The most likely outcomes for a particular project are estimated as follows. Unit price will be $60,
variable cost per unit will be $40, fixed costs will be $400,000 and expected sales will be 35,000
units per year. However, you recognize that some of these estimates are subject to error. Suppose that
each variable may turn out to be either 5% higher or 5% lower than the initial estimate. The project
will last for 20 years and requires an initial investment of $1.4 million, which will be depreciated
straight-line over the project life to a final value of zero. The firm's tax rate is 35% and the required
rate of return is 15%. What is project NPV in the "best-case scenario", that is assuming all variables
take on the best possible value? What about the worst-case scenario?
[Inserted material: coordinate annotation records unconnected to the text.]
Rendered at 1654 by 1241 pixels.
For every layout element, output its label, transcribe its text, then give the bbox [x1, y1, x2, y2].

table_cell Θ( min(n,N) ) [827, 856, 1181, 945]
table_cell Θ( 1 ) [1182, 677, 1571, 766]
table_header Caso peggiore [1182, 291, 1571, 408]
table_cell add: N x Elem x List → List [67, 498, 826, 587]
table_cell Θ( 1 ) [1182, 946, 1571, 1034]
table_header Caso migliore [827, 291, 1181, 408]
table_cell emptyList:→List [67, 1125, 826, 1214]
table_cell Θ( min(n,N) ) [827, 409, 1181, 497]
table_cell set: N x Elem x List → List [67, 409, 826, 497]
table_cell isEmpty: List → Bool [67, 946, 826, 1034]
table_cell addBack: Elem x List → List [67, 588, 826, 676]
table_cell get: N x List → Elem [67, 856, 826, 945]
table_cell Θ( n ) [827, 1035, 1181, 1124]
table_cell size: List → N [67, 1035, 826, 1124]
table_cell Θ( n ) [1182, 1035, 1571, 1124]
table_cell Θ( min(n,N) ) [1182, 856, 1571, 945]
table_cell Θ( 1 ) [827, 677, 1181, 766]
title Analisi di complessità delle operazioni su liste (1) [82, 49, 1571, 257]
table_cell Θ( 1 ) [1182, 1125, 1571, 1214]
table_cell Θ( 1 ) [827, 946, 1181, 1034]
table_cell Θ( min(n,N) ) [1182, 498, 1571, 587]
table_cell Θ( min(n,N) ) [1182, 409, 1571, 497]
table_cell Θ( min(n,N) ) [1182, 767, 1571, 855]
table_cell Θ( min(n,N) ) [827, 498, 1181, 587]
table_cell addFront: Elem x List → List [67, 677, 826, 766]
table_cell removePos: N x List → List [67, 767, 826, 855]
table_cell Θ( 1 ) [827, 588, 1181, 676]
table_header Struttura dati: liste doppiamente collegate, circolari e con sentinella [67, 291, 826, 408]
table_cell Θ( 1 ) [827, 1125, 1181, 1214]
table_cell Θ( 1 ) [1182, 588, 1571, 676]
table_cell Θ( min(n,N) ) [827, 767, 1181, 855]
Modern Artifacts can produce keepsakes that will be sold for $100 each. Non-depreciation fixed
costs are $900 per year and variable costs per unit are $80. If the project requires an initial
investment of $4,900 and is expected to last for 7 years and the firm pays no taxes, what are the
accounting and NPV break-even levels of sales in terms of number of units sold? The initial
investment will be depreciated straight-line over 7 years to a final value of zero, and the discount rate
is 10%.
What is the degree of operating leverage for Modern Artifacts in the previous problem when sales
are $12,000? What is the degree of operating leverage when sales are $18,000? Why is operating
leverage different at these two levels of sales?